1) First we will examine the concentration profile of water 1 mm away from the wall. This is

done by right clicking on “data sets” under the results tab and left clicking on “Cut Line 2D”.

This will add a new data set under the data set tab, however the two points defining this line

segment need to be specified. The points x1=-1.5 [mm] y1=-3.75 [mm] and x2=-1.5 [mm]

y2=3.75 [mm].

2) We now need to add a 1D plot group to display this cut line data. Right click on Results and

left click “1D Plot Group”, this will add the one dimensional plot group where the data can be

displayed.
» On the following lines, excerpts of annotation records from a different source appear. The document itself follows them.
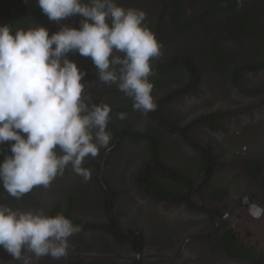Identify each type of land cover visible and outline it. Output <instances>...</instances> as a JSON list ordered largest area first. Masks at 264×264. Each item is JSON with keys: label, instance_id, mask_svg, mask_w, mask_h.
Segmentation results:
<instances>
[{"label": "flooded vegetation", "instance_id": "flooded-vegetation-1", "mask_svg": "<svg viewBox=\"0 0 264 264\" xmlns=\"http://www.w3.org/2000/svg\"><path fill=\"white\" fill-rule=\"evenodd\" d=\"M116 2L144 10L162 44L149 77L157 108L134 110L90 57L67 54L86 73L84 94L111 106L112 139L85 158L88 181L69 165L21 199L0 185V204L81 225L66 257L33 264H264V215L249 212L264 207V0ZM82 19L57 23L36 0H0V24L13 32L43 26L51 36ZM0 264L21 261L0 247Z\"/></svg>", "mask_w": 264, "mask_h": 264}, {"label": "clouds", "instance_id": "clouds-1", "mask_svg": "<svg viewBox=\"0 0 264 264\" xmlns=\"http://www.w3.org/2000/svg\"><path fill=\"white\" fill-rule=\"evenodd\" d=\"M36 2L51 21L77 14L84 19L79 29L65 25L51 36L43 26L13 32L0 24V144L14 141L11 155L0 162V185L15 199L35 187H50L69 165L88 181L85 158L98 156L112 139L111 106L84 94L86 73L68 59L69 52L90 57L99 81L116 85L134 110L147 114L157 108L149 77L162 44L147 27L144 10L125 9L116 0ZM126 116L118 113L121 120ZM249 212L258 219L264 207L253 203ZM80 231L81 225L62 213L0 204V247L21 264L66 257L69 238Z\"/></svg>", "mask_w": 264, "mask_h": 264}, {"label": "water", "instance_id": "water-1", "mask_svg": "<svg viewBox=\"0 0 264 264\" xmlns=\"http://www.w3.org/2000/svg\"><path fill=\"white\" fill-rule=\"evenodd\" d=\"M228 264H241V263H228Z\"/></svg>", "mask_w": 264, "mask_h": 264}]
</instances>
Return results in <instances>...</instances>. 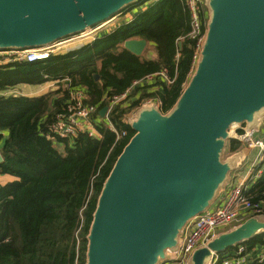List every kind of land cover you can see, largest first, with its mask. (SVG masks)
<instances>
[{
	"label": "water",
	"instance_id": "obj_1",
	"mask_svg": "<svg viewBox=\"0 0 264 264\" xmlns=\"http://www.w3.org/2000/svg\"><path fill=\"white\" fill-rule=\"evenodd\" d=\"M136 1L0 0V48L50 44L109 22ZM207 5L206 41L174 108L165 113L157 103L143 105L129 121L134 134L98 198L86 264L170 262L187 223L226 189L234 166L222 154L231 129L261 125L264 0ZM148 44L132 38L124 46L141 55ZM262 232L264 219L251 216L196 249L188 264H213L217 254Z\"/></svg>",
	"mask_w": 264,
	"mask_h": 264
},
{
	"label": "trees",
	"instance_id": "obj_2",
	"mask_svg": "<svg viewBox=\"0 0 264 264\" xmlns=\"http://www.w3.org/2000/svg\"><path fill=\"white\" fill-rule=\"evenodd\" d=\"M189 30L185 0H154L130 21L79 48L33 62L0 65V90L68 77L74 87L86 89L88 101L99 104V111L115 95L128 91L109 114L120 131H127L119 140L99 111L95 117L101 138L85 133L73 141L47 138L49 124L68 99L63 84L40 96L0 95V142L1 132L8 131L0 148L4 157L0 174L18 178L0 185V264L87 263V236L98 198L134 134L126 116L147 99L160 101L165 113L174 108L192 68L189 40L183 41L180 58H175L177 39ZM132 38L148 40L154 55L143 57L127 49L124 43ZM165 68L172 83L156 74ZM151 74L155 76L149 79ZM241 147L237 139L228 141L231 152ZM251 190L264 191V171ZM242 243L250 249L263 244L264 232ZM230 252L221 253L217 264Z\"/></svg>",
	"mask_w": 264,
	"mask_h": 264
},
{
	"label": "built area",
	"instance_id": "obj_3",
	"mask_svg": "<svg viewBox=\"0 0 264 264\" xmlns=\"http://www.w3.org/2000/svg\"><path fill=\"white\" fill-rule=\"evenodd\" d=\"M185 3L190 13V30L186 35L180 36L177 39L175 58L176 61L180 58L182 47L180 43L183 44V41L189 40L194 50L191 75L197 68L206 41L209 8L207 0H185ZM106 25H109L108 22H103L74 36L87 38L89 35H93V38H96L101 35V31ZM90 29L92 30L90 31ZM69 38L60 39L43 46L0 48V65L46 59L53 54L60 53L63 45L74 39ZM84 42L80 46L90 41ZM156 74L164 77L168 83L174 81V78L169 76L166 68ZM154 76L155 74H151L148 78L152 79ZM61 81L64 82L63 87L69 91L68 99L62 106V110L56 113L53 121L49 124L46 133L47 138L54 141L57 139H69L73 141L80 133H85L92 138H101L102 133L97 127L98 120L95 117L99 111V104L89 102L86 89L84 87H74L70 78L66 77L57 82ZM9 93L10 91L0 90V95ZM127 94L128 91L121 95H115L107 105L108 110L104 117L99 111L101 117L106 121L107 127L116 134L117 140L126 136L127 131H120L110 119L109 114L114 105L124 99ZM155 101L161 106L160 101L147 99L140 107L152 104ZM135 114L131 115L130 120L134 118ZM260 131V128H247L245 125L240 128L231 129L232 138L239 140L242 143V147L258 149L257 157L250 167V176L242 182L234 183L227 187L219 196L215 207L196 215L187 223V232L182 236L176 256L173 257L175 253L172 254L170 262L173 264H188L196 249L207 246L219 233L227 231L228 227L240 224L251 216L264 215V191L257 193L251 190L252 182L258 180L264 171V137L258 136ZM256 249L257 247L250 249L244 243L239 244L231 249L229 256L222 260V264H252L255 261L261 262L264 260V250L255 254ZM219 261L220 254H217L213 264H217Z\"/></svg>",
	"mask_w": 264,
	"mask_h": 264
},
{
	"label": "crops",
	"instance_id": "obj_4",
	"mask_svg": "<svg viewBox=\"0 0 264 264\" xmlns=\"http://www.w3.org/2000/svg\"><path fill=\"white\" fill-rule=\"evenodd\" d=\"M145 7H146V5L141 9H144ZM139 10L140 9H138L136 12H134L133 10L122 11L121 13L116 14L108 22V24L113 25V28H115L122 23L130 21ZM57 81L58 80H52V81H48V82L43 83V84H36V85L35 84H19V85H16L14 87L8 88L6 90L10 91L9 94H16V92L18 91L19 94L26 95V96H40V95L47 93L50 90H57L62 84H64L63 81H61V82H57ZM56 84H58V85H56ZM262 124H263V126H262ZM260 130L261 131L258 134V136L264 137V118L261 121ZM1 133H3V138L0 142V148L3 145V142L5 141L6 137L8 136V131H2ZM261 133L263 135H261ZM227 150H228V159L227 160H229V161L231 160V162H233L234 167H233L232 171L229 173V179L227 181L226 188L231 186L234 183H239V182H242L243 180L249 178L250 167H251L252 163L255 161L257 154H258L257 148L249 149L248 147H241L237 151L231 152L228 149V145H227ZM0 152H1V150H0ZM255 152H256V154L254 156ZM253 156H254V158H253ZM17 179H18L17 177L12 176L10 174H0V185L7 184V183L12 182V181L17 180ZM256 181L252 182V186L255 185ZM219 196L212 203L210 208H213L216 206V203L218 201ZM186 232H187V227L185 226L183 231H182L181 237L184 236V234ZM262 250H264V243L257 245V249H256L255 254L261 252ZM166 264H173V263L167 262Z\"/></svg>",
	"mask_w": 264,
	"mask_h": 264
},
{
	"label": "rangeland",
	"instance_id": "obj_5",
	"mask_svg": "<svg viewBox=\"0 0 264 264\" xmlns=\"http://www.w3.org/2000/svg\"><path fill=\"white\" fill-rule=\"evenodd\" d=\"M154 0H138V1H136L135 3H133L132 5H129V6H127L123 11H127V10H133L134 12H136L138 9H141L142 7H143V5H148L149 3H151V2H153ZM208 6V5H207ZM122 20V19H121ZM101 24V23H100ZM99 25V24H98ZM110 29H113V25H111V24H109V25H106L105 26V28H103V30L101 31V33L103 32V33H105V32H107L108 30H110ZM76 35V34H75ZM70 37V38H69ZM69 37H66V38H69V39H71V38H74L72 41H68V42H66L64 45H63V47L61 48V51H60V53H65V52H67V51H69V50H72V49H76V48H79L80 47V44H82V42H86V41H93L95 38H93V35H89V37H87V38H80V37H76V36H74V35H72V36H69ZM97 38V37H96ZM84 42V43H85ZM155 47H154V45H152V44H148L147 45V47H146V49L144 50V52L141 54L143 57H149V56H152V55H154V53H155ZM194 73H192L190 76H189V79H188V82L186 83V85H185V88L188 86V84L190 83V80H191V78H192V75H193ZM59 84V83H58ZM58 84H56V85H58ZM58 88V87H57ZM184 88V89H185ZM59 89V88H58ZM16 94H19V92L17 91L16 92ZM153 103H156V101L155 102H153ZM152 103V104H153ZM156 106V105H155ZM138 109L139 108H135V109H133L127 116H126V119L128 120V121H130V118H131V115H133L134 113H136L137 111H138ZM262 126H263V124H262ZM260 128V127H259ZM261 135H263L262 133H261ZM257 152V151H256ZM256 152L254 153V156H255V154H256ZM222 156H223V159L224 160H227L228 159V150H227V148H226V150H224V152H223V154H222ZM254 156H253V158H254ZM227 182V181H226ZM225 182V183H226ZM260 218L261 219H264V215H260ZM238 224H235V225H233V226H230V227H228L229 229H231V228H233V227H235V226H237ZM228 229V230H229ZM176 256V253L173 255V257H175ZM189 261H190V263H191V258L189 259ZM166 264V263H165Z\"/></svg>",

Right click the “1D plot group” tab and select “Line Graph”, finally in the “Line

Graph” interface choose “Cut line 2D” in the data set box and click the paint brush (graph button

at top right of interface).

The second graphical tool we will employ is called a contour plot. This type of plot connects all

points of an equal value with a certain parameter difference between each line. The closer

together the lines the faster the change in whatever parameter is being contoured.

Contour Plot of Concentration:

1) To graph the surface contours of concentration we will need to add another 2D plot group. Do

this the same way as adding a 1D plot group, right click on results and left click 2D plot group.

2) Now that the second 2D plot group is up right click this tab and select “Contour”. This will

bring up the contour plot interface, by default the parameter to be contoured is concentration c

(concentration of water). All that remains to do is to press the plot button (the paint brush button

again at the upper right of the interface).